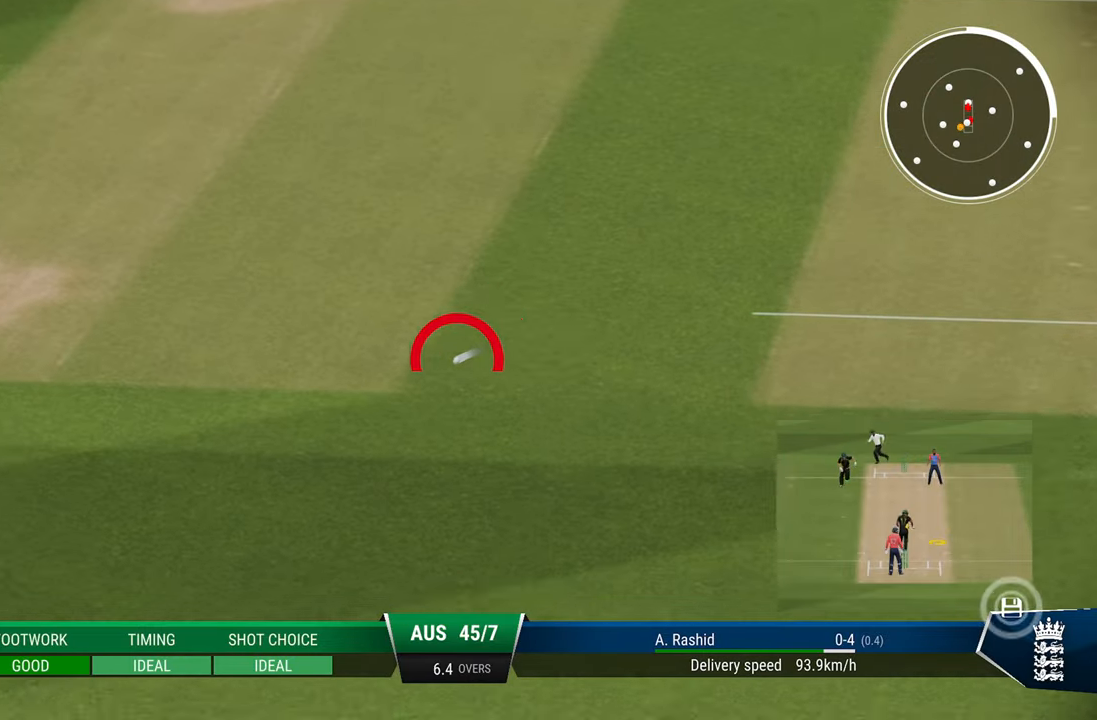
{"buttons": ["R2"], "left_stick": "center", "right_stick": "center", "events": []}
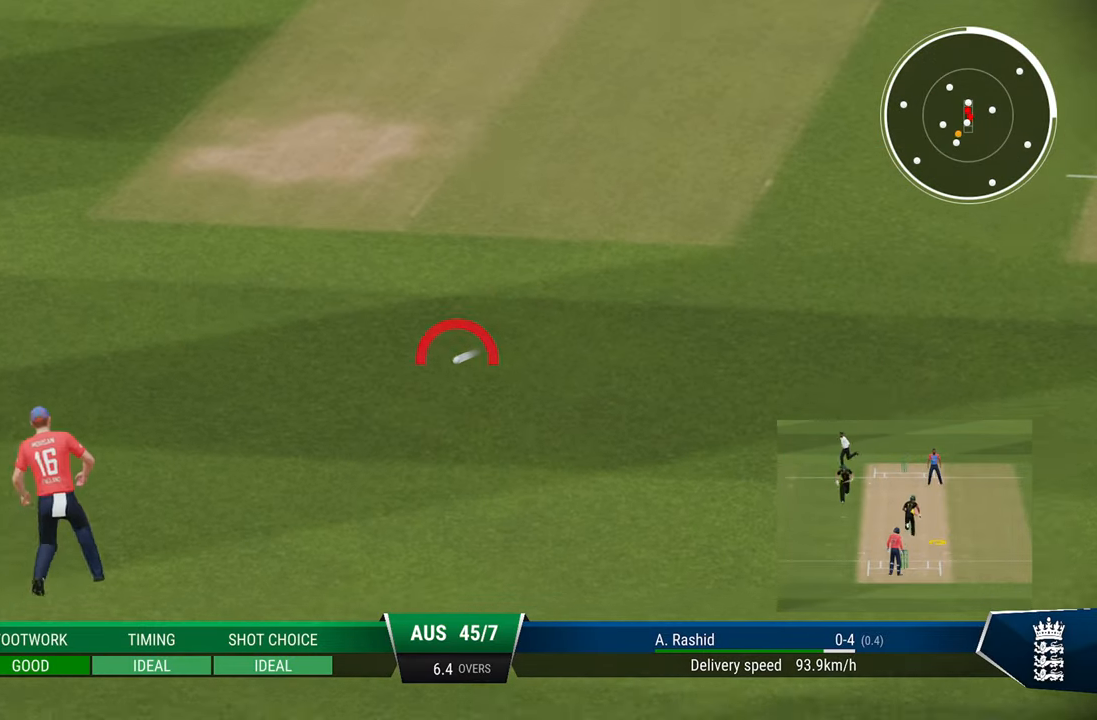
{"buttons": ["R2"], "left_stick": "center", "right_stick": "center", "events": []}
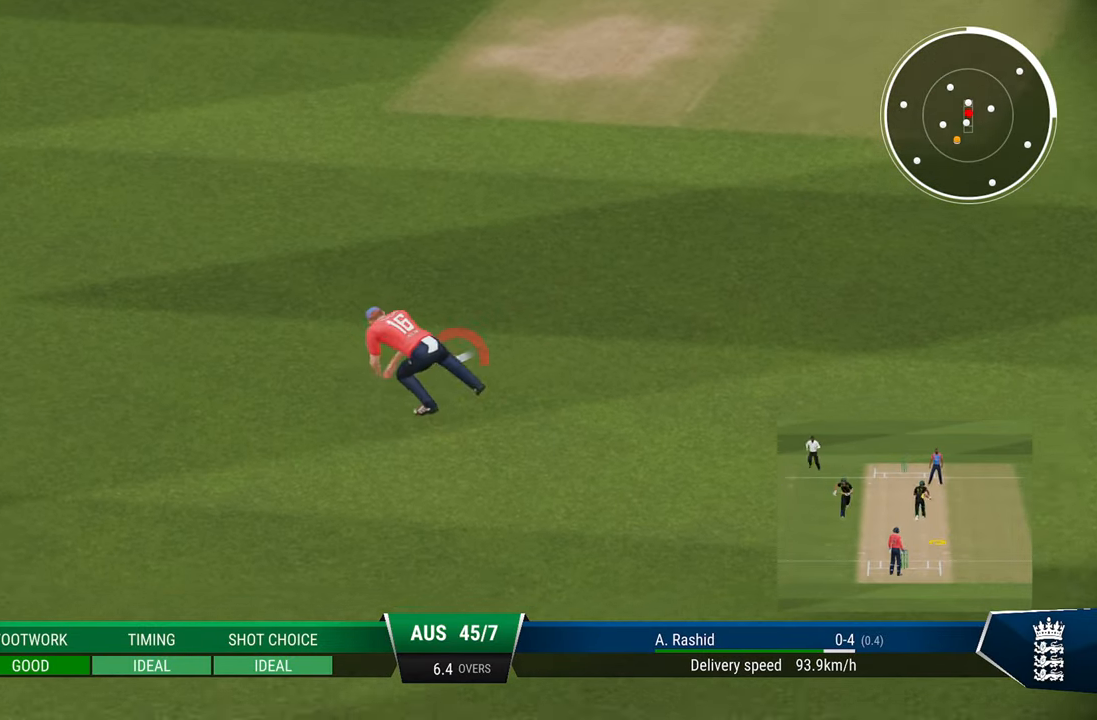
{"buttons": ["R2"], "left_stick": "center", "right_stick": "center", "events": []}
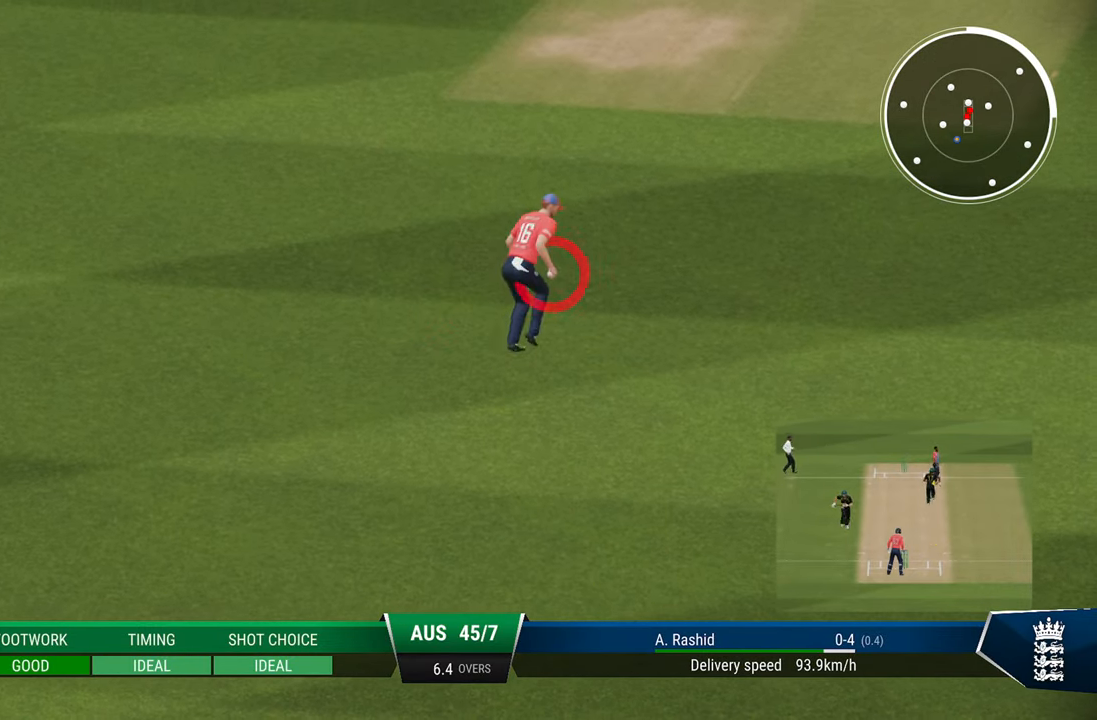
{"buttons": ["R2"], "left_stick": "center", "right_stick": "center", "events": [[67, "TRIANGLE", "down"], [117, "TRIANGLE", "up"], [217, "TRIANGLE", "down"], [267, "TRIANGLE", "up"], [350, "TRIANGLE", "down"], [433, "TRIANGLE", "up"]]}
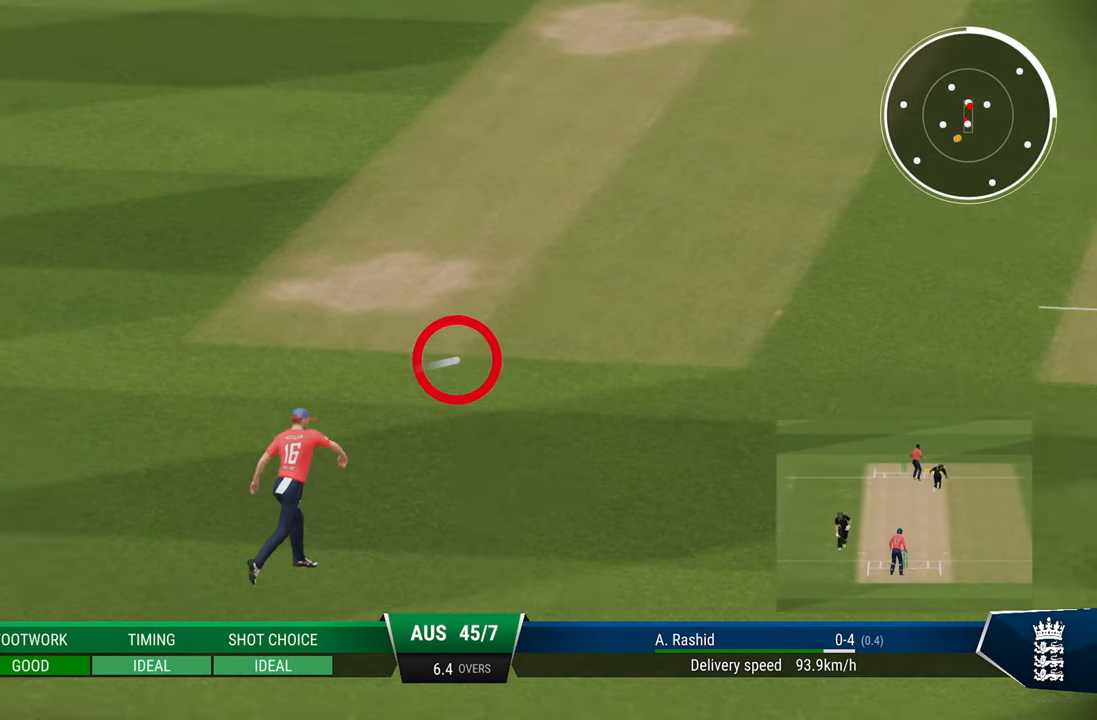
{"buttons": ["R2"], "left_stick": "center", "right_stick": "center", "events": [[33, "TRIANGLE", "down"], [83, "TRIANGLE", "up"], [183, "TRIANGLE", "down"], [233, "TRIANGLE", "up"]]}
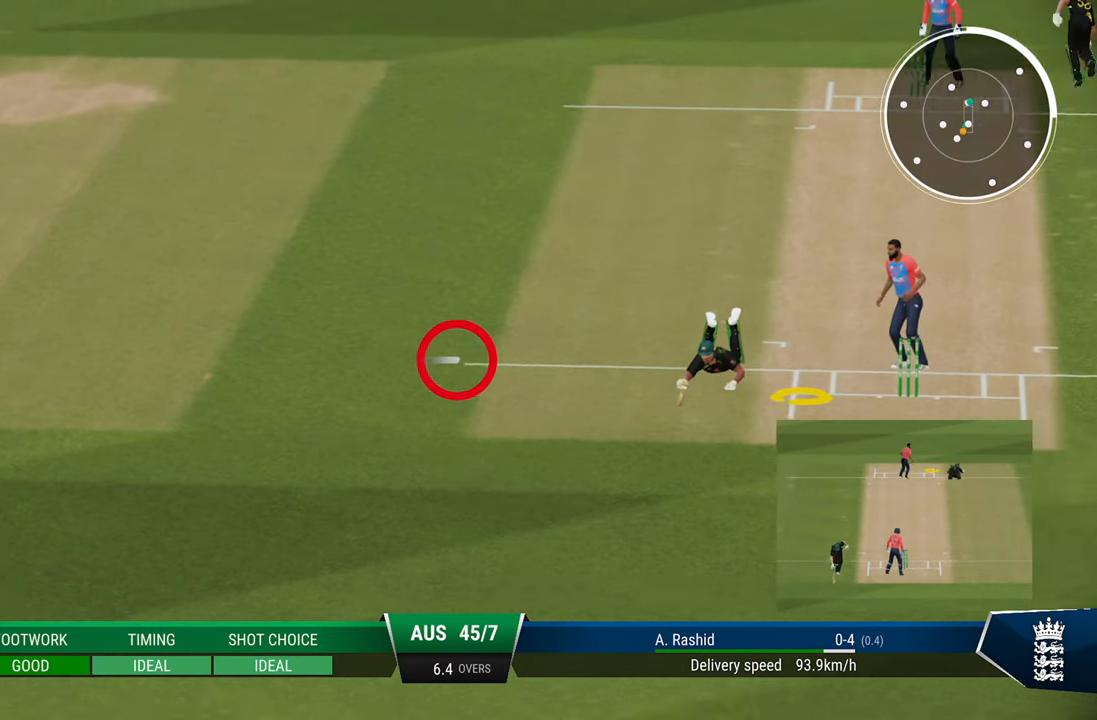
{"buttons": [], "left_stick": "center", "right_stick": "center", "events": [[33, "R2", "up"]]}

[Assigned task] Give every line above again exactly, omitting whatever pictures appear.

[Result of the exercise]
{"buttons": ["R2"], "left_stick": "center", "right_stick": "center", "events": []}
{"buttons": ["R2"], "left_stick": "center", "right_stick": "center", "events": []}
{"buttons": ["R2"], "left_stick": "center", "right_stick": "center", "events": []}
{"buttons": ["R2"], "left_stick": "center", "right_stick": "center", "events": [[67, "TRIANGLE", "down"], [117, "TRIANGLE", "up"], [217, "TRIANGLE", "down"], [267, "TRIANGLE", "up"], [350, "TRIANGLE", "down"], [433, "TRIANGLE", "up"]]}
{"buttons": ["R2"], "left_stick": "center", "right_stick": "center", "events": [[33, "TRIANGLE", "down"], [83, "TRIANGLE", "up"], [183, "TRIANGLE", "down"], [233, "TRIANGLE", "up"]]}
{"buttons": [], "left_stick": "center", "right_stick": "center", "events": [[33, "R2", "up"]]}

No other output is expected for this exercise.